Reproduce the entries below without changes, from the very first line through the line containing "Eigeblut ist eine", including that line.

(Collected data)
————————
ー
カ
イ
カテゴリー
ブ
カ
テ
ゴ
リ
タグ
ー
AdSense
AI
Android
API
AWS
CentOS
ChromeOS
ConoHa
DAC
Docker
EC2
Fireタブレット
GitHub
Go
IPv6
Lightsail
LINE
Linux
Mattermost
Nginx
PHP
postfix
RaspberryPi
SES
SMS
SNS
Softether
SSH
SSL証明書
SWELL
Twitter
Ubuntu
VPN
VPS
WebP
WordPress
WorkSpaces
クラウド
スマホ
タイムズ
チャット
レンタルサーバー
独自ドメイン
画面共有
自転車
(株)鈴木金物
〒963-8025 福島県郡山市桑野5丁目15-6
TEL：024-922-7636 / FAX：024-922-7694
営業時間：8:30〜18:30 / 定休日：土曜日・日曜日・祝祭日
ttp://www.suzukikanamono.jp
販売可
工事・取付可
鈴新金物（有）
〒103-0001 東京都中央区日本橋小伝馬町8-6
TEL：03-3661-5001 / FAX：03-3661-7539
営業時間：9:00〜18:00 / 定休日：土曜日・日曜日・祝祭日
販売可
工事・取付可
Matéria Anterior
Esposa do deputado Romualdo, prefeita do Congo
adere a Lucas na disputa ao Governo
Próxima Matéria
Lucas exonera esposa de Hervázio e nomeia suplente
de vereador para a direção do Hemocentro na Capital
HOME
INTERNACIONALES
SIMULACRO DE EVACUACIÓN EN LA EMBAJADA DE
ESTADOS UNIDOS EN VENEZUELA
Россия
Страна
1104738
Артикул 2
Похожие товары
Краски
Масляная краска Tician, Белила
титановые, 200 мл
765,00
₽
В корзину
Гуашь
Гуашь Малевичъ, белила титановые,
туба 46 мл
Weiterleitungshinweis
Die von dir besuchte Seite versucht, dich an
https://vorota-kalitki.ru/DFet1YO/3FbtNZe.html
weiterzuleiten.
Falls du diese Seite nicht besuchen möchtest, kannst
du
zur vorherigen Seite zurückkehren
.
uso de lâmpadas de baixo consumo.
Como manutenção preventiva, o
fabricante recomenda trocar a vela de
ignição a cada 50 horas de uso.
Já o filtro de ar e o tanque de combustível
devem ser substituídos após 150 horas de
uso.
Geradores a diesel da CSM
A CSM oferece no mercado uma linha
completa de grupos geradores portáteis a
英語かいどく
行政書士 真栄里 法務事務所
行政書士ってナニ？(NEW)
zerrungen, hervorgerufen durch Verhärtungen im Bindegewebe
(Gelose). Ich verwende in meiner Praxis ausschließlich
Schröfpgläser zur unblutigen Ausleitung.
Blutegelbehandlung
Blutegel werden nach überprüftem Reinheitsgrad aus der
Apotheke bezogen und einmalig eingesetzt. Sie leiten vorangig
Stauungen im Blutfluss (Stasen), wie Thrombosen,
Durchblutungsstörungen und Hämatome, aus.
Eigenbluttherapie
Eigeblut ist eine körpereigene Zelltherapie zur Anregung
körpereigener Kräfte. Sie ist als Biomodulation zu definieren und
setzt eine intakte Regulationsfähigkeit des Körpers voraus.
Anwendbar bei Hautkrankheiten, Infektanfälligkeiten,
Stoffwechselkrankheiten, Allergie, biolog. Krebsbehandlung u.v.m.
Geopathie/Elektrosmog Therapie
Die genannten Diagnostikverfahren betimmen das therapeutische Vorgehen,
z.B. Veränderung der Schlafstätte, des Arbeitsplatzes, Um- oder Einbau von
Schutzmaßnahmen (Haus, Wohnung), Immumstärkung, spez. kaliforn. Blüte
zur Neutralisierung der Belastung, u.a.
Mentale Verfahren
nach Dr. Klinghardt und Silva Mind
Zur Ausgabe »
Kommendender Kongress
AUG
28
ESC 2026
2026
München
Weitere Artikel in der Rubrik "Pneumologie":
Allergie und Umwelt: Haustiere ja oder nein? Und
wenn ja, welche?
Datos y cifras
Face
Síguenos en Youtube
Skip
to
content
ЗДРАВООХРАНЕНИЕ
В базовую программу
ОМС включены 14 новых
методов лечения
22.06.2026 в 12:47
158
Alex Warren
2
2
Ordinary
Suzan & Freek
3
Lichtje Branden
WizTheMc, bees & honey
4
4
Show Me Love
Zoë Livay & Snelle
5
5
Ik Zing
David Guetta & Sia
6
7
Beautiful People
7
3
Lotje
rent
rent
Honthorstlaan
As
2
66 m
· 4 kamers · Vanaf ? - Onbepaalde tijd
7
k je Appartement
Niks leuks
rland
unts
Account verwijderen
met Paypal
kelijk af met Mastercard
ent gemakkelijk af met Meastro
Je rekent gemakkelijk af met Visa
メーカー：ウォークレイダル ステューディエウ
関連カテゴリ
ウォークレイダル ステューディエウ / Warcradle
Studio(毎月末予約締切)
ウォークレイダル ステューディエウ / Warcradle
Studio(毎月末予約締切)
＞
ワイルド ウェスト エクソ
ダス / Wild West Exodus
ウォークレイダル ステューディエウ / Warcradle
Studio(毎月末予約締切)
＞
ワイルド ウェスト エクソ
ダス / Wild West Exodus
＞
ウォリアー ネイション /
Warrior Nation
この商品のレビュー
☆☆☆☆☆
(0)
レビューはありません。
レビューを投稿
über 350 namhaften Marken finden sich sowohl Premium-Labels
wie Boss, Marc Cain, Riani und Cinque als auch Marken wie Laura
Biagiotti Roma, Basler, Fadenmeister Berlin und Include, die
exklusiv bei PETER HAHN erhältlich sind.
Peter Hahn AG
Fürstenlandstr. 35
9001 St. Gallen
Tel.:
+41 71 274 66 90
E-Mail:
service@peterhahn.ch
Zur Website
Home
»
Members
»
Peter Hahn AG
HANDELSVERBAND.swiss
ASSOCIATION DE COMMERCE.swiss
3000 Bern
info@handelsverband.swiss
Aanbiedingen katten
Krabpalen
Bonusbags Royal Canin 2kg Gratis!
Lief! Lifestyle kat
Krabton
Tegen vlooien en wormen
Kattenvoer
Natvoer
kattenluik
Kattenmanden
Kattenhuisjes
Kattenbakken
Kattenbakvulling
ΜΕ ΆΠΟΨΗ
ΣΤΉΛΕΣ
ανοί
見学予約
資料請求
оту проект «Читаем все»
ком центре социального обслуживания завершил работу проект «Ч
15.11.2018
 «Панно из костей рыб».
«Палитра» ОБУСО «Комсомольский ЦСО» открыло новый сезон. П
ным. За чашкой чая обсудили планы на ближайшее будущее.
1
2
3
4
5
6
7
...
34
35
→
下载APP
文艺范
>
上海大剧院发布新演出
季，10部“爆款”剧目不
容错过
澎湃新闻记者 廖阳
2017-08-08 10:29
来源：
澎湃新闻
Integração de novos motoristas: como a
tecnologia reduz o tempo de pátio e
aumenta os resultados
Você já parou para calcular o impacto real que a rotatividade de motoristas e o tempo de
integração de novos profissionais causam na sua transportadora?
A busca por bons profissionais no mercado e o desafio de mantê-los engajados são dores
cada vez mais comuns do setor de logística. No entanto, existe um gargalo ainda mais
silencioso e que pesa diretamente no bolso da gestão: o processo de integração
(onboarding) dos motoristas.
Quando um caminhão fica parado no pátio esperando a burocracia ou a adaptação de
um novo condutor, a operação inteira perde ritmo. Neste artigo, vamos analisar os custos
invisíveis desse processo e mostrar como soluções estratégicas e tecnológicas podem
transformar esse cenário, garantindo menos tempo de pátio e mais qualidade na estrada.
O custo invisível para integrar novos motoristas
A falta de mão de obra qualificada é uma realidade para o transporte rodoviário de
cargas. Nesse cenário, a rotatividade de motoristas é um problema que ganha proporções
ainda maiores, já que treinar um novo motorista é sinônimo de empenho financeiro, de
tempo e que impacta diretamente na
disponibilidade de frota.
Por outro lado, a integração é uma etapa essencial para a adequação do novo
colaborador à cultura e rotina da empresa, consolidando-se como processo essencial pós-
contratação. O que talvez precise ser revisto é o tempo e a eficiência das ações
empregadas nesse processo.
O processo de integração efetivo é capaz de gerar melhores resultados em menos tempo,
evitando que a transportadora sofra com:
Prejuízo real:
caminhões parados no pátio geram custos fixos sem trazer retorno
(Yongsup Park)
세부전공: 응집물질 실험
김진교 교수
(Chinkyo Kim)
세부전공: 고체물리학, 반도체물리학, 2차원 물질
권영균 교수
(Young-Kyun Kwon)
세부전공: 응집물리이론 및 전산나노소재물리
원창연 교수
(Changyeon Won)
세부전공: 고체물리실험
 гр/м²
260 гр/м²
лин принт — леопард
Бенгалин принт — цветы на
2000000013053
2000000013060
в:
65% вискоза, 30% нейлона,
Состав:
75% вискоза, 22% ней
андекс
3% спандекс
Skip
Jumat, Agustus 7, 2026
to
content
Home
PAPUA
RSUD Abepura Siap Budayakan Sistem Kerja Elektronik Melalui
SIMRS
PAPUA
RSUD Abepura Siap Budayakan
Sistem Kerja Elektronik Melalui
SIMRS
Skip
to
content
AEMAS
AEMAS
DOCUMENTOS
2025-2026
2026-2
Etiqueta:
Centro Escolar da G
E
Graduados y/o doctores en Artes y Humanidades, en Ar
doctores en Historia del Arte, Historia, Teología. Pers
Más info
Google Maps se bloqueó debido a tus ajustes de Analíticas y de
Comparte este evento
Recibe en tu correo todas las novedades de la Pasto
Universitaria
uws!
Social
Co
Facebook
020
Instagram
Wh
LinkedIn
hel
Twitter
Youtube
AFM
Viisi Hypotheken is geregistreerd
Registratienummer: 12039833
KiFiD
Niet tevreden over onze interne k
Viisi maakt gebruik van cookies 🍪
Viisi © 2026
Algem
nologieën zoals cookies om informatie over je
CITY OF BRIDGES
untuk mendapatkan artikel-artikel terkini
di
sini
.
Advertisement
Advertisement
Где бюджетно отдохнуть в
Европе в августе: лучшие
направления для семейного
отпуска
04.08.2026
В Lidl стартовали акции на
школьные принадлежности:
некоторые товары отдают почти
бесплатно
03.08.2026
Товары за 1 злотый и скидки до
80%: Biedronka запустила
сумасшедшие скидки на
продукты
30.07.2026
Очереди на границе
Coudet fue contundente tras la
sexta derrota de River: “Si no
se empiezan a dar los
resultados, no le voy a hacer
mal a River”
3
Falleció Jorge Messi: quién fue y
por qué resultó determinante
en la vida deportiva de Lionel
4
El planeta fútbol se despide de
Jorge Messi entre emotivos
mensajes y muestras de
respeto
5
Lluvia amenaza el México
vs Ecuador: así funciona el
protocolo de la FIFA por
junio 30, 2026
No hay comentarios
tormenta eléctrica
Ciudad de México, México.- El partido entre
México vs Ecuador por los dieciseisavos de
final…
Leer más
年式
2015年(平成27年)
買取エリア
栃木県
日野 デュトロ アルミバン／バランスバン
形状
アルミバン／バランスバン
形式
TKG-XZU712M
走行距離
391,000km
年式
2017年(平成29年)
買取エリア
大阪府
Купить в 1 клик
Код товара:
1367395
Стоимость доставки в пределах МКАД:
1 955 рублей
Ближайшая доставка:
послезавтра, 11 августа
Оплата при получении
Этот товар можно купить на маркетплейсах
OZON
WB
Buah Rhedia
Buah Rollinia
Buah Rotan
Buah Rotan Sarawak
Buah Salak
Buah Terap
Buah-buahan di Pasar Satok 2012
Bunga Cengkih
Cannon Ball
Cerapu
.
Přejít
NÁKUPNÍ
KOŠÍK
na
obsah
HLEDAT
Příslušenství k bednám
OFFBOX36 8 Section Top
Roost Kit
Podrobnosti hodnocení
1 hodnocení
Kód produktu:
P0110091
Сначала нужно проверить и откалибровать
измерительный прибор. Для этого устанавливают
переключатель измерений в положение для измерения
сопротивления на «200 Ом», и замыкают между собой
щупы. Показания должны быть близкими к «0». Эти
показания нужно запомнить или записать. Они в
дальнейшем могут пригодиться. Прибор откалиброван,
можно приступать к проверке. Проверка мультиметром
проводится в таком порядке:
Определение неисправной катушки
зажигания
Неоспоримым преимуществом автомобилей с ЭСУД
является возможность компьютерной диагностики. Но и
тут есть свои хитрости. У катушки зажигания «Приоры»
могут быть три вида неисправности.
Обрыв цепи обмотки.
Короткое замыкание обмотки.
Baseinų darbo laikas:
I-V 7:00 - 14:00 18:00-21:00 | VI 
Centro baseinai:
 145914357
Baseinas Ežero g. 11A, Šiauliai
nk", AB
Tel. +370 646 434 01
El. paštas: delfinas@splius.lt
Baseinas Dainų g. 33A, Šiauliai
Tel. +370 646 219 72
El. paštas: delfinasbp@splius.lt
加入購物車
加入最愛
————————
= Result of the exercise =
ー
カ
イ
カテゴリー
ブ
カ
テ
ゴ
リ
タグ
ー
AdSense
AI
Android
API
AWS
CentOS
ChromeOS
ConoHa
DAC
Docker
EC2
Fireタブレット
GitHub
Go
IPv6
Lightsail
LINE
Linux
Mattermost
Nginx
PHP
postfix
RaspberryPi
SES
SMS
SNS
Softether
SSH
SSL証明書
SWELL
Twitter
Ubuntu
VPN
VPS
WebP
WordPress
WorkSpaces
クラウド
スマホ
タイムズ
チャット
レンタルサーバー
独自ドメイン
画面共有
自転車
(株)鈴木金物
〒963-8025 福島県郡山市桑野5丁目15-6
TEL：024-922-7636 / FAX：024-922-7694
営業時間：8:30〜18:30 / 定休日：土曜日・日曜日・祝祭日
ttp://www.suzukikanamono.jp
販売可
工事・取付可
鈴新金物（有）
〒103-0001 東京都中央区日本橋小伝馬町8-6
TEL：03-3661-5001 / FAX：03-3661-7539
営業時間：9:00〜18:00 / 定休日：土曜日・日曜日・祝祭日
販売可
工事・取付可
Matéria Anterior
Esposa do deputado Romualdo, prefeita do Congo
adere a Lucas na disputa ao Governo
Próxima Matéria
Lucas exonera esposa de Hervázio e nomeia suplente
de vereador para a direção do Hemocentro na Capital
HOME
INTERNACIONALES
SIMULACRO DE EVACUACIÓN EN LA EMBAJADA DE
ESTADOS UNIDOS EN VENEZUELA
Россия
Страна
1104738
Артикул 2
Похожие товары
Краски
Масляная краска Tician, Белила
титановые, 200 мл
765,00
₽
В корзину
Гуашь
Гуашь Малевичъ, белила титановые,
туба 46 мл
Weiterleitungshinweis
Die von dir besuchte Seite versucht, dich an
https://vorota-kalitki.ru/DFet1YO/3FbtNZe.html
weiterzuleiten.
Falls du diese Seite nicht besuchen möchtest, kannst
du
zur vorherigen Seite zurückkehren
.
uso de lâmpadas de baixo consumo.
Como manutenção preventiva, o
fabricante recomenda trocar a vela de
ignição a cada 50 horas de uso.
Já o filtro de ar e o tanque de combustível
devem ser substituídos após 150 horas de
uso.
Geradores a diesel da CSM
A CSM oferece no mercado uma linha
completa de grupos geradores portáteis a
英語かいどく
行政書士 真栄里 法務事務所
行政書士ってナニ？(NEW)
zerrungen, hervorgerufen durch Verhärtungen im Bindegewebe
(Gelose). Ich verwende in meiner Praxis ausschließlich
Schröfpgläser zur unblutigen Ausleitung.
Blutegelbehandlung
Blutegel werden nach überprüftem Reinheitsgrad aus der
Apotheke bezogen und einmalig eingesetzt. Sie leiten vorangig
Stauungen im Blutfluss (Stasen), wie Thrombosen,
Durchblutungsstörungen und Hämatome, aus.
Eigenbluttherapie
Eigeblut ist eine körpereigene Zelltherapie zur Anregung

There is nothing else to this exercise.